COLUMBIA, Mo. (AP) -- A succession of narrow losses to top teams from the Big 10, Southeastern Conference and other power leagues had some Missouri fans wondering whether the Tigers would have been better served with a bunch of early season patsies.
After Saturday's convincing 97-84 victory over Texas (No. 13 ESPN/USA Today, No. 12 AP) in the Big 12 opener for both teams, consider that theory all but obsolete.
It was Missouri's first win over Texas in 10 tries dating to 1999, Norm Stewart's final season as coach of the Tigers.
"We weren't in awe," current Missouri coach Mike Anderson said. "Our nonconference schedule prepped us a lot better this year."
Among Missouri's out-of-conference opponents were Maryland, Michigan State, Purdue, California, Arkansas, Illinois and Mississippi State. Of that group, the Tigers beat only Maryland and Purdue.
Reserve guard Keon Lawrence scored a season-high 18 points to lead six players in double figures for Missouri (11-5). Starting guards Jason Horton and Stefhon Hannah both had season highs -- 16 for Horton and 15 for Hannah.
The starting guards for Texas had uncharacteristically poor shooting games. Abrams finished 3-of-11 from 3-point range, while Augustin -- the preseason choice as Big 12 player of the year -- was just 6-of-16 from the field and made just two of his seven free throws.
"We just came out flat, "Abrams said. "If you come out flat in a big conference game, or any conference game, you're going to get beat."
Missouri shot 56.1 percent from the field, including 12-of-26 from 3-point range. Texas shot 43.8 percent from the field, making 9-of-25 of its 3-point attempts.

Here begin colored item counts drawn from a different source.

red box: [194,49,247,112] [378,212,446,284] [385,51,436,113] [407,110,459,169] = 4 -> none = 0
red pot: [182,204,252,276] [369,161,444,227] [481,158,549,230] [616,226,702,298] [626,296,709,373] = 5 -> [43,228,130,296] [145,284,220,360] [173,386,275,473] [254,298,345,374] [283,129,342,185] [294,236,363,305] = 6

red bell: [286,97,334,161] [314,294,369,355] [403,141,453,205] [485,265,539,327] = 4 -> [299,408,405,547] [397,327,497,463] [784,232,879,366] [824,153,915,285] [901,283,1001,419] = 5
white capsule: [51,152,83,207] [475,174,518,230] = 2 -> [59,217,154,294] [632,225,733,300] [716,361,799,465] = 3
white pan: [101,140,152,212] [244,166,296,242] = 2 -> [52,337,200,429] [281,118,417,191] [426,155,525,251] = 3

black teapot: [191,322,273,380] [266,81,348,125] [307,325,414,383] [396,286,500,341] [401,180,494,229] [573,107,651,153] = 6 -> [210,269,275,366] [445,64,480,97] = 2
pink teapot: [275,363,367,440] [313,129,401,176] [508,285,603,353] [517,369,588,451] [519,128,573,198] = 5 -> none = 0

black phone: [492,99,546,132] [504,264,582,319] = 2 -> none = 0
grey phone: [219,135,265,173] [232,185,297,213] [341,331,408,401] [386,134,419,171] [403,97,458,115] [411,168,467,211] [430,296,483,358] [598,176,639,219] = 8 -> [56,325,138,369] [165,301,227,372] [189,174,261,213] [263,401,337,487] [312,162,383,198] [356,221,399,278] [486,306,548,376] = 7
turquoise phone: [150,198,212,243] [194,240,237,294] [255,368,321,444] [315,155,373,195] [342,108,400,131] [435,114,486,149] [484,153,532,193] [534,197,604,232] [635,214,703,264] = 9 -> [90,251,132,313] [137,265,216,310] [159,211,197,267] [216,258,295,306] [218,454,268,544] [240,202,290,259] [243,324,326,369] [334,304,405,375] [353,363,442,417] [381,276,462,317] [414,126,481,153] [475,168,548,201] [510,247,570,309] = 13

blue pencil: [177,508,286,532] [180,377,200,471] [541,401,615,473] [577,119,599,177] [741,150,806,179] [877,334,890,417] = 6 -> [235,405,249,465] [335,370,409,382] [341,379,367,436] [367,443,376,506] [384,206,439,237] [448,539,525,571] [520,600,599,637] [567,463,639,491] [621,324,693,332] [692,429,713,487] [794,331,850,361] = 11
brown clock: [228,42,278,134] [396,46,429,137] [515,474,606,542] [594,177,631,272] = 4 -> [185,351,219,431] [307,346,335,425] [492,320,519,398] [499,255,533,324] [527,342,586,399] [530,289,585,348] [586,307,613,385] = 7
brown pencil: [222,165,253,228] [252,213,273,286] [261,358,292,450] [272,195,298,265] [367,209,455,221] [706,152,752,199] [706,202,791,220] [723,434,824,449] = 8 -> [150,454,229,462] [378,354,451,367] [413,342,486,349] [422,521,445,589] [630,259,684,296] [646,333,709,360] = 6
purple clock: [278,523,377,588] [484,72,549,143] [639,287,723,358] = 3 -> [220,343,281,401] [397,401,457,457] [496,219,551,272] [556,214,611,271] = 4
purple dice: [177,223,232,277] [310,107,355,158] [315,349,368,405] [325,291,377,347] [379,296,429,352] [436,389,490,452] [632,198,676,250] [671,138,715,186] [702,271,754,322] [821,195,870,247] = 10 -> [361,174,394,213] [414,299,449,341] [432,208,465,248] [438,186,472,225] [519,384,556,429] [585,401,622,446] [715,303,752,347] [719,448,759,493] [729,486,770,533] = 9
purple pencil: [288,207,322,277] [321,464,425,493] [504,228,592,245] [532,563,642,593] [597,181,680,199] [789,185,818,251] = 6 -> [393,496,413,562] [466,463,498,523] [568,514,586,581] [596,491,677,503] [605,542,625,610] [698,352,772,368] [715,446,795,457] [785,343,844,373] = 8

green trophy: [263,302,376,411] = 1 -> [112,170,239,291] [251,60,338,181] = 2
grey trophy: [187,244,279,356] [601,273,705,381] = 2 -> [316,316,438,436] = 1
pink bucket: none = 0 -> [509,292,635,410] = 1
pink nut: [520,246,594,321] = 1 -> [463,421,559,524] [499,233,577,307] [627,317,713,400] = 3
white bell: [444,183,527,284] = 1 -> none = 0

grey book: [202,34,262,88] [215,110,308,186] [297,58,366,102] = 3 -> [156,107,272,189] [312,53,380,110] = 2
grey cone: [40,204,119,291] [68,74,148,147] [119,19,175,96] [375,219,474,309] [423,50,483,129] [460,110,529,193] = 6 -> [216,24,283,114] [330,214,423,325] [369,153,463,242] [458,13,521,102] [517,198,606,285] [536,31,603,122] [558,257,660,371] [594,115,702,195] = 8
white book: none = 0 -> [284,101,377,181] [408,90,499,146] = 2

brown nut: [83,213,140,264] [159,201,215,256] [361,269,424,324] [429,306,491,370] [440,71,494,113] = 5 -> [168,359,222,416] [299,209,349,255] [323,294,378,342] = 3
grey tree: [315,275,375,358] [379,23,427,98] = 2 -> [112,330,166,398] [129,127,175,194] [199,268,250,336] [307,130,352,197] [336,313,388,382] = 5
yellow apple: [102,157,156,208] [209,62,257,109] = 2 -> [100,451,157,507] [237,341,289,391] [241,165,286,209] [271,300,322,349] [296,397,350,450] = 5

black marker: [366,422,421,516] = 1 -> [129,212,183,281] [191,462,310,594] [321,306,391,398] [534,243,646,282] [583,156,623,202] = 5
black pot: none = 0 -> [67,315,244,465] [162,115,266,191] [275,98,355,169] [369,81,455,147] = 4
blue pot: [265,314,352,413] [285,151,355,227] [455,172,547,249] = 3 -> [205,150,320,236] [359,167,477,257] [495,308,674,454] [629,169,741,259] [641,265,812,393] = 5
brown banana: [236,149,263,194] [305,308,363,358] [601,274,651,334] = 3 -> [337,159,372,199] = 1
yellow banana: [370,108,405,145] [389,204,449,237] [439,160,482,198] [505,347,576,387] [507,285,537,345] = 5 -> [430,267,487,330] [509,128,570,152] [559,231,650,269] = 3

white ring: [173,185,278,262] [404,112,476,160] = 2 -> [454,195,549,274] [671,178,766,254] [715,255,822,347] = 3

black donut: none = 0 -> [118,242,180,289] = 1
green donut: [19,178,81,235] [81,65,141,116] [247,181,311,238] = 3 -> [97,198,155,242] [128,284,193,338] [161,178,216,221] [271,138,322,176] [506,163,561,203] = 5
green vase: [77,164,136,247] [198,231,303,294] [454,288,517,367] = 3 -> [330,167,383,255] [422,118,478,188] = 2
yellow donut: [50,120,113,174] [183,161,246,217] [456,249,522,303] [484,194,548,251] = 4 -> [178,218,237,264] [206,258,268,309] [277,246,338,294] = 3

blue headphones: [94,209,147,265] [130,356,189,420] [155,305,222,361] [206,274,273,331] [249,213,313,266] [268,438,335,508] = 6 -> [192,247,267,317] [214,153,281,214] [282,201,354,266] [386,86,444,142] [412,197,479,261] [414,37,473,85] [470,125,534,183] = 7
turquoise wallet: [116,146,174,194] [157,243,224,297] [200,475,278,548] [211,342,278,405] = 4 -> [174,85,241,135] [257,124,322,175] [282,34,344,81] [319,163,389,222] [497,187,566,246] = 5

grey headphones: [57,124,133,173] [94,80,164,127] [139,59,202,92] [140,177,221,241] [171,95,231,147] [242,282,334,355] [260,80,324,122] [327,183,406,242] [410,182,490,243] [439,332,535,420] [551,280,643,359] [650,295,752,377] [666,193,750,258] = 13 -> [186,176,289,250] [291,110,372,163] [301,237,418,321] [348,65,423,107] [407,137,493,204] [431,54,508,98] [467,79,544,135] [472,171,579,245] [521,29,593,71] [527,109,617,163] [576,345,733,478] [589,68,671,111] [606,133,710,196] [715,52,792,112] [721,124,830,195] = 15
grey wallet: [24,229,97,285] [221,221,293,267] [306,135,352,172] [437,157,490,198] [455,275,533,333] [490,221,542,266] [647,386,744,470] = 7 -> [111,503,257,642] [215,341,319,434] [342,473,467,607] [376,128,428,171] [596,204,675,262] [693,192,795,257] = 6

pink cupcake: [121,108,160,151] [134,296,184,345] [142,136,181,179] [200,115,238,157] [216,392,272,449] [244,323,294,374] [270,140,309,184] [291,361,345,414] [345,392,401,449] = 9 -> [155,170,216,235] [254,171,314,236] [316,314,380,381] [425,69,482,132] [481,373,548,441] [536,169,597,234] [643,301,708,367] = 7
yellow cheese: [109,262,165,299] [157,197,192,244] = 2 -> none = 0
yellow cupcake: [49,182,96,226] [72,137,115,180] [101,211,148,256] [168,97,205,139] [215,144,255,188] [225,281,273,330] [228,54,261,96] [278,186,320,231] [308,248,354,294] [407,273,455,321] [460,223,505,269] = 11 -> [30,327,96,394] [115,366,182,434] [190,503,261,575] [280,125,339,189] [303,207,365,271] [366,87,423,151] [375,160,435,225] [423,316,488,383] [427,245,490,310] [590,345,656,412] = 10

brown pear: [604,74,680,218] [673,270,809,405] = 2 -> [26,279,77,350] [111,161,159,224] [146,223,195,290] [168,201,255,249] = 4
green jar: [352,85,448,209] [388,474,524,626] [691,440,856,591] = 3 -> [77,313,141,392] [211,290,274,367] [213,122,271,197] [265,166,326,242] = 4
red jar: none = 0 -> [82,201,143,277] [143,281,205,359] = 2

The 97 points scored were a season high for Missouri which shot 70.4 percent in the second half, including 6-of-10 from beyond the arc.
"We played horrible," Texas coach Rick Barnes said. "We deserved to get beat."
Texas controlled the first half behind 19 points and seven rebounds from James. The Longhorns led by as many as eight points in the half but went more than 5 minutes with scoring, allowing Missouri to remain within 40-38 at halftime.
Missouri opened a 10-point lead with a 14-2 run to start the second half. The lead grew to as many as 16 points, with Texas getting no closer than six points in the second half.
Both Brown and Horton are native Texans, with Horton growing up in Dallas and Brown hailing from Austin.
Anderson said the Lone Star State connection gave extra incentives to the two seniors.
Missouri attracted a season-high 13,085 fans to Mizzou Arena and Anderson said the crowd's energy helped fuel the Tigers as they pulled ahead in the second half.
"Their energy took our guys to another level," he said.
Missouri's bench outscored Texas' 38-10.
Starting center Connor Atchley's foul trouble, along with Barnes' decision to limit freshman forward Gary Johnson's minutes, led the Longhorns to rely on little-used reserves Clint Chapman, Dexter Pittman and Ian Mooney -- a walk-on who transferred from Saint Louis -- for long stretches of the second half.
"You could see they were really tired," Horton said. "They even had to play the walk-on kid. ... When you saw them put him in, you knew they were in trouble."